But as we also mentioned in Part 1, the 2023 downturn is likely to be short-lived, as the next wave of LNG export capacity starts to ramp up in 2024 and accelerate over the coming years (more on the latest project timelines in an upcoming blog). Overall, production will most likely keep up, but as the market tightens, the potential for mismatched timing between LNG exports and production growth will make it touch-and-go in some years. That brings us to our five-year outlook and how balances are likely to shape up by year.

Figure 1 below summarizes the components of the Lower 48 gas supply-demand balance equation in our Mid-case scenario through 2028, assuming the current futures curve. The stacked layers in the background represent annual averages for the supply components, including dry production (navy) and net imports from Canada (red). (LNG imports, which used to be a more important source of supply, are now minimal to none, depending on the time of year.) The columns in the foreground stack up the various sources for gas demand, including lease, plant and pipe fuel (gray), residential and commercial (peach), industrial (brown), gas-fired power generation (yellow), exports to Mexico (green), and LNG exports (the blue bars at the top of the stack).

Figure 1. RBN’s Lower 48 Natural Gas Supply-Demand Balance Mid-Case Scenario. Source: RBN

We’ll start with our full-year outlook for 2023. After accounting for actuals to date, RBN has domestic demand — including power, industrial, res/comm, and lease, plant, pipe loss and storage combined — averaging 87 Bcf/d, down almost 1 Bcf/d from 2022, assuming normal weather. (Last year was marked by cooler-than-normal winters and a warmer-than-normal injection season, which contributed to record consumption). Exports to Mexico are slated to average 6.3 Bcf/d, up from 5.7 Bcf/d last year, while LNG feedgas deliveries (blue bar segments) are estimated to come in at 11.7 Bcf/d, up ~1 Bcf/d year-on-year. That brings total demand, including exports, to about 105 Bcf/d, up a net 0.8 Bcf/d year-on-year. However, at that level, demand would fall short of supply (dashed black circle).
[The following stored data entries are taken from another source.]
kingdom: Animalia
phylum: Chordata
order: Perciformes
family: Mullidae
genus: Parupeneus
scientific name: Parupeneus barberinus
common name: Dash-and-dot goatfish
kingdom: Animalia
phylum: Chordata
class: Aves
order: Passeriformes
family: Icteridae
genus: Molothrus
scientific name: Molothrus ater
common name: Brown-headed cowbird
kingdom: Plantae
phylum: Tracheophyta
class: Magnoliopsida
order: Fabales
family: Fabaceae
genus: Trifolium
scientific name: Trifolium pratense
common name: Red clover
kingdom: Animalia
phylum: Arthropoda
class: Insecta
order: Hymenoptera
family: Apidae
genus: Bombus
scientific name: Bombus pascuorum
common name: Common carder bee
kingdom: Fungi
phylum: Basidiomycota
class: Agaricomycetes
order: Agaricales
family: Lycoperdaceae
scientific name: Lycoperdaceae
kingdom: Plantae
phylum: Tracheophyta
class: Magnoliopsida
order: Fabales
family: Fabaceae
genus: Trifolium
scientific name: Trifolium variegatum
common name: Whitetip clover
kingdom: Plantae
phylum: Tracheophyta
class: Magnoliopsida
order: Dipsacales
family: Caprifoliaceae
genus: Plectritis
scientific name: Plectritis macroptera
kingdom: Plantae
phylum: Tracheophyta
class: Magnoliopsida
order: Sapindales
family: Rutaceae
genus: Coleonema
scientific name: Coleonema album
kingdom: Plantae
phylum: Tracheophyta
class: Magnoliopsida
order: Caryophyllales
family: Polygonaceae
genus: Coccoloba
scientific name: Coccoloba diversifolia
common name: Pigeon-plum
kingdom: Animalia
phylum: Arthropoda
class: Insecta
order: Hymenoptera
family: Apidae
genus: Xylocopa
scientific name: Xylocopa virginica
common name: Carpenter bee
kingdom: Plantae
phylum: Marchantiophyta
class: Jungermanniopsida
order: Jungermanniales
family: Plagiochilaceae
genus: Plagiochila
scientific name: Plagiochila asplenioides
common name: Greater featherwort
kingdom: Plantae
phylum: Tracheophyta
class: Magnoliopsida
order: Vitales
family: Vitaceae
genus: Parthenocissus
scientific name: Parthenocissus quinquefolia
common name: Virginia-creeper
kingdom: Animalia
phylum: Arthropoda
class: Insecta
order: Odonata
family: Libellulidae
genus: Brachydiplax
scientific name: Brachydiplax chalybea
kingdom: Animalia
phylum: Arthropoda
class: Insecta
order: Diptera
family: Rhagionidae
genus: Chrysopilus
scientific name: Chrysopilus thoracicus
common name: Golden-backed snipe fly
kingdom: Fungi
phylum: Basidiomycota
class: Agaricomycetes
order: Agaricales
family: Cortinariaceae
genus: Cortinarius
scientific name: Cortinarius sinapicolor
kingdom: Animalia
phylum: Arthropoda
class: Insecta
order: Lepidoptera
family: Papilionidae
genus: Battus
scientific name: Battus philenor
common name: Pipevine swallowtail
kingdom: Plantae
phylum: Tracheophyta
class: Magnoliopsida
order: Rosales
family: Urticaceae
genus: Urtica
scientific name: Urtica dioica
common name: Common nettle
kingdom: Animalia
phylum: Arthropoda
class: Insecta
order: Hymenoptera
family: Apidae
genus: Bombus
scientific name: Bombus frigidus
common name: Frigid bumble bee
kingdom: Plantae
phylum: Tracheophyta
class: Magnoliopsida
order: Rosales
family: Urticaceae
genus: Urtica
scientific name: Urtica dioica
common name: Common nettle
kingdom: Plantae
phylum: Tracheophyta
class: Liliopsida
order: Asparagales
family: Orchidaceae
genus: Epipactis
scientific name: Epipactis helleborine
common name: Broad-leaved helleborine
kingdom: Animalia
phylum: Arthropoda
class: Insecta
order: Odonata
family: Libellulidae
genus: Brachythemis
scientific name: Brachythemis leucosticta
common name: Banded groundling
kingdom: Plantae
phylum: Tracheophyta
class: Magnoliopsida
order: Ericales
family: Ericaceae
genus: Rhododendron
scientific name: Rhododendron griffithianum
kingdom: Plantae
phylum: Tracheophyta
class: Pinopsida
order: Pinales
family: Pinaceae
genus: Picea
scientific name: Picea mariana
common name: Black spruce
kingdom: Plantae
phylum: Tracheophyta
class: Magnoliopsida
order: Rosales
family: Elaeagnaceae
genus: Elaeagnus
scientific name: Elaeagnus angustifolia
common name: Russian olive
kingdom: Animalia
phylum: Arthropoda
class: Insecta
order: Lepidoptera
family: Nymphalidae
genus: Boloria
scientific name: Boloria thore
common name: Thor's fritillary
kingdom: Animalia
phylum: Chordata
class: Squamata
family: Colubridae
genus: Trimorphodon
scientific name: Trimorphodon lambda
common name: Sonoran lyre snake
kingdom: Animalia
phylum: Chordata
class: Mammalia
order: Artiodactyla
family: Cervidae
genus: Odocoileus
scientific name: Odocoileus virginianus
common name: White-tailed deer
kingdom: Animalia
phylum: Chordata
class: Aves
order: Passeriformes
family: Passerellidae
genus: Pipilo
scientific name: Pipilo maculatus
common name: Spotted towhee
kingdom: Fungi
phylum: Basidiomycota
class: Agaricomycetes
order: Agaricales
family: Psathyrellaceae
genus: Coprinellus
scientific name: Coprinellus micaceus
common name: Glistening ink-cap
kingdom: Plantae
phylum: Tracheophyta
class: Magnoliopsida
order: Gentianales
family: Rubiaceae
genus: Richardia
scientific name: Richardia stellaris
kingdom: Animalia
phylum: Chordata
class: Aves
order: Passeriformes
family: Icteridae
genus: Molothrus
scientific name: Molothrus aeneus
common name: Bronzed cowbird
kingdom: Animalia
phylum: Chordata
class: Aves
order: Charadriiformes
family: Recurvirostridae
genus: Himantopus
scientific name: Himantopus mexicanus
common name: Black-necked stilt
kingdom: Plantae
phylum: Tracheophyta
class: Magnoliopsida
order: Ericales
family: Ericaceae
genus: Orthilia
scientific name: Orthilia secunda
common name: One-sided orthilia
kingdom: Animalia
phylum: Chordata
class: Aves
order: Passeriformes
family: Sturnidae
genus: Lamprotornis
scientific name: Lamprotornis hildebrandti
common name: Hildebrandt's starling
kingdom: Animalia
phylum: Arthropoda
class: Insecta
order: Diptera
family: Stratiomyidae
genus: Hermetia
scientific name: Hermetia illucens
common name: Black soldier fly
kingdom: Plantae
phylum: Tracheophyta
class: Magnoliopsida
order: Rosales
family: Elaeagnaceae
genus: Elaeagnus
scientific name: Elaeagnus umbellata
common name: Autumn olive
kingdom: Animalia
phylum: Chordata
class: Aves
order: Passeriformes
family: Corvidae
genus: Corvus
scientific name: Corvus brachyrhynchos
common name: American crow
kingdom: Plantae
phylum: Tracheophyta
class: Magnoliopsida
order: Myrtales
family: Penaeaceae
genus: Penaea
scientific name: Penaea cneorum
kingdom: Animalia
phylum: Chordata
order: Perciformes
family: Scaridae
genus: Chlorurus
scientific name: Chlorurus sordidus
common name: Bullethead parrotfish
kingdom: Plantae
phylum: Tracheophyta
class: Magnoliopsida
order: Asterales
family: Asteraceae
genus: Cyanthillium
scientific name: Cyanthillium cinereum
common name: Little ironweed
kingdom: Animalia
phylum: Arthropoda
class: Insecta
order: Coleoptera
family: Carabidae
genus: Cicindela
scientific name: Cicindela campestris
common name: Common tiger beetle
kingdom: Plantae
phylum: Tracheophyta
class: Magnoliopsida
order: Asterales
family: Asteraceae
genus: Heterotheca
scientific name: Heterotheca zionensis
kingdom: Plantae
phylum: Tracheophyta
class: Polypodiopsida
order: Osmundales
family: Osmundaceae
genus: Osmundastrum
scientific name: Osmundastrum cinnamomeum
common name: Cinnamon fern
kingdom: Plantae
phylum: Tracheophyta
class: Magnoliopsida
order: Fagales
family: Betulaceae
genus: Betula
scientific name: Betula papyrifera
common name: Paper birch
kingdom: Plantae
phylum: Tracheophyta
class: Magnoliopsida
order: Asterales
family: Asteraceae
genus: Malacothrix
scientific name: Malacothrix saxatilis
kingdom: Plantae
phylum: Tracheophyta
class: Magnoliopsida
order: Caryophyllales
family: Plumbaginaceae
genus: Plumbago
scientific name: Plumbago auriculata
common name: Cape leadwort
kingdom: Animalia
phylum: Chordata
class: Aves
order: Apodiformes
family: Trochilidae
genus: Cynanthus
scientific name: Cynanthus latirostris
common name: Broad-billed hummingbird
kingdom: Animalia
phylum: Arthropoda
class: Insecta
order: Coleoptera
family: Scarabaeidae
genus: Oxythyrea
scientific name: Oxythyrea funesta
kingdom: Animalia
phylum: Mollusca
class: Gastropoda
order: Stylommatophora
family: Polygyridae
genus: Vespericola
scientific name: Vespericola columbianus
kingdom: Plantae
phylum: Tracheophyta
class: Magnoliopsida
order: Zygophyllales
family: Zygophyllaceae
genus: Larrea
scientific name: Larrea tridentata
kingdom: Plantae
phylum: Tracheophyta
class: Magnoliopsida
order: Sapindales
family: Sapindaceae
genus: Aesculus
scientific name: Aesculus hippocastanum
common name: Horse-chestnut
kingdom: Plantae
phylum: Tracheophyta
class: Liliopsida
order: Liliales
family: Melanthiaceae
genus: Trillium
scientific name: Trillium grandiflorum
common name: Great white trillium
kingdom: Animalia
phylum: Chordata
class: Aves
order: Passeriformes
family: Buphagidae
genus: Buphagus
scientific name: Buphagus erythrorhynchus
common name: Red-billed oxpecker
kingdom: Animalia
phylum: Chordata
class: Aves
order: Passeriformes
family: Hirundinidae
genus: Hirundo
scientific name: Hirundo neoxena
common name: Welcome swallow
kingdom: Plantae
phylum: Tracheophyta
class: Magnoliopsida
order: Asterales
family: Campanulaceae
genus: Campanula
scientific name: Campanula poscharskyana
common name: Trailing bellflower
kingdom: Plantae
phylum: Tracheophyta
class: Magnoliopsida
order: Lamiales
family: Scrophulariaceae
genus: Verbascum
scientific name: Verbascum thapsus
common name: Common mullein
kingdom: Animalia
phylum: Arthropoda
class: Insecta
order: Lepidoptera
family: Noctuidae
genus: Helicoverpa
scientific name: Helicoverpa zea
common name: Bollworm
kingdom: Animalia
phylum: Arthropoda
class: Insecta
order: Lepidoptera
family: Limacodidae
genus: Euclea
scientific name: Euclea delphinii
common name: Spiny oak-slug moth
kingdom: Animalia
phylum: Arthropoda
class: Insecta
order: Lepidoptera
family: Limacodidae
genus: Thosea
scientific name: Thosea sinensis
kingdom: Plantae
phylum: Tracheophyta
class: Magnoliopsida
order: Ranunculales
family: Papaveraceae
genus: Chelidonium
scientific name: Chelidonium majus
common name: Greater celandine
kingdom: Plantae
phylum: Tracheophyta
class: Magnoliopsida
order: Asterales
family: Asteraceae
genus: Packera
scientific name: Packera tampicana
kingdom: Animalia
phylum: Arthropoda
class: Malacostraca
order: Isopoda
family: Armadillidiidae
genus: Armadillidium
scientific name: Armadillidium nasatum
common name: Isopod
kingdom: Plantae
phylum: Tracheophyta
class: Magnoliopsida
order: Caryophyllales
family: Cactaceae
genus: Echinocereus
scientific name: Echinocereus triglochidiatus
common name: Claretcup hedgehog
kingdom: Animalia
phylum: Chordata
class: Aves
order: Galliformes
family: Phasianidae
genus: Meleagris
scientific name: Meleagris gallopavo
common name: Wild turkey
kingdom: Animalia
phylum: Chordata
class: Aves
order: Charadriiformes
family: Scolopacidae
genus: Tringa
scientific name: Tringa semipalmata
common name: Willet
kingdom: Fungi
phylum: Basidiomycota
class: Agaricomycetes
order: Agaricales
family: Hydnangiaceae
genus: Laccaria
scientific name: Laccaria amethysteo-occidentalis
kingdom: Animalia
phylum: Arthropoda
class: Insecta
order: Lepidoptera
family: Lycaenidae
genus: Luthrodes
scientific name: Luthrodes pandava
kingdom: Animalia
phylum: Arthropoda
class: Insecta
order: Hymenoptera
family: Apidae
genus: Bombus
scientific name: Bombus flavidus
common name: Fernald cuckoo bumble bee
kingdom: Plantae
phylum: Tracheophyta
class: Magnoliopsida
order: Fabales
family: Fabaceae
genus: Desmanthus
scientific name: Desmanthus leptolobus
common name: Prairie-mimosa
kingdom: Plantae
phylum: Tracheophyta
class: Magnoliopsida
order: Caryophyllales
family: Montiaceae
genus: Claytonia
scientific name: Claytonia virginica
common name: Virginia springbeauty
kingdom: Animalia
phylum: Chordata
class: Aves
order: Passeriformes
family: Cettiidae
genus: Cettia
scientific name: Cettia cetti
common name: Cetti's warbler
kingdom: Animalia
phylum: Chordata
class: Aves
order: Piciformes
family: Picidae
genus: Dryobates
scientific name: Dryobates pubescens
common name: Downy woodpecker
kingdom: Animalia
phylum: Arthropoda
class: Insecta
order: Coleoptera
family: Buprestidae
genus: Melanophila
On the supply side, dry gas production in our forecast averages ~102 Bcf/d in 2023, up about 5 Bcf/d year-on-year. This assumes that production out of Appalachia will be constrained by pipeline capacity, but that the other basins will grow unconstrained as midstream capacity will get built in time to support growth. Net imports from Canada responded to the tight Lower 48 gas market last year, but we would expect that to moderate to 4.8 Bcf/d this year, down from 5.5 Bcf/d in 2022. That leaves the Lower 48 balance 1.7 Bcf/d long supply in 2023 (106.8 Bcf/d total supply minus 105.1 Bcf/d total demand).

However, it will be an entirely different story in the ensuing years as the next wave of LNG projects comes online but production becomes increasingly dependent on the next pipeline project to grow (see the Where It’s At blog series). The surpluses will flip to a deficit as LNG export capacity additions begin to outpace production gains. Based on what RBN identifies as Tier 1 or better LNG projects in our LNG Voyager report, after slowing in 2022-23, LNG capacity additions will accelerate, bringing on an incremental ~3 Bcf/d of feedgas demand each year on average between 2024 and 2026, and another 1.8-1.9 Bcf/d in 2027 and 2028. That’s an incremental 14 Bcf/d of demand from LNG exports alone compared with 2022 levels (and doesn’t include capacity additions in Canada or Mexico). Combined with domestic demand, that means total demand in our Mid-case scenario grows ~18 Bcf/d (an average of 3 Bcf/d per year) from the 2022 level to 122.2 Bcf/d by 2028.

By comparison, our Mid-case scenario for total supply, including imports, is slated to grow by a much more modest 16.6 Bcf/d in the same period to 119 Bcf/d by 2028. Breaking that down further, we expect production to grow by 17.9 Bcf/d to a total of 114.8 Bcf/d by then. After this year, we expect growth to moderate and average 2.5 Bcf/d per year through 2028. Net imports from Canada are also expected to taper somewhat in the coming years, as LNG exports emerge as a major demand source in Western Canada and compete with pipeline exports for production and pipeline capacity. What that means for our Mid-case supply-demand scenario is that the Lower 48 balance goes from being supply-long in 2023 to being ~2 Bcf/d short by 2024, and worse, to negative 4.3 Bcf/d by 2027.

In other words, the Lower 48 gas market is headed for a period of gas shortages, driven by export growth and piecemeal production growth dependent on midstream development. Of course, there are risks to this outlook. A massive storage surplus this year could spill into next year and delay the onset of a gas shortfall. A delay in LNG export capacity additions, or extended disruptions like the Freeport outage, would have a similar effect. On the other hand, midstream constraints that stymie production growth could bring it on sooner. And weather will remain the constant wildcard. But the bottom line is that with the onslaught of LNG exports, the odds of oversupply conditions extending beyond 2023 in the Lower 48 gas market have vastly diminished.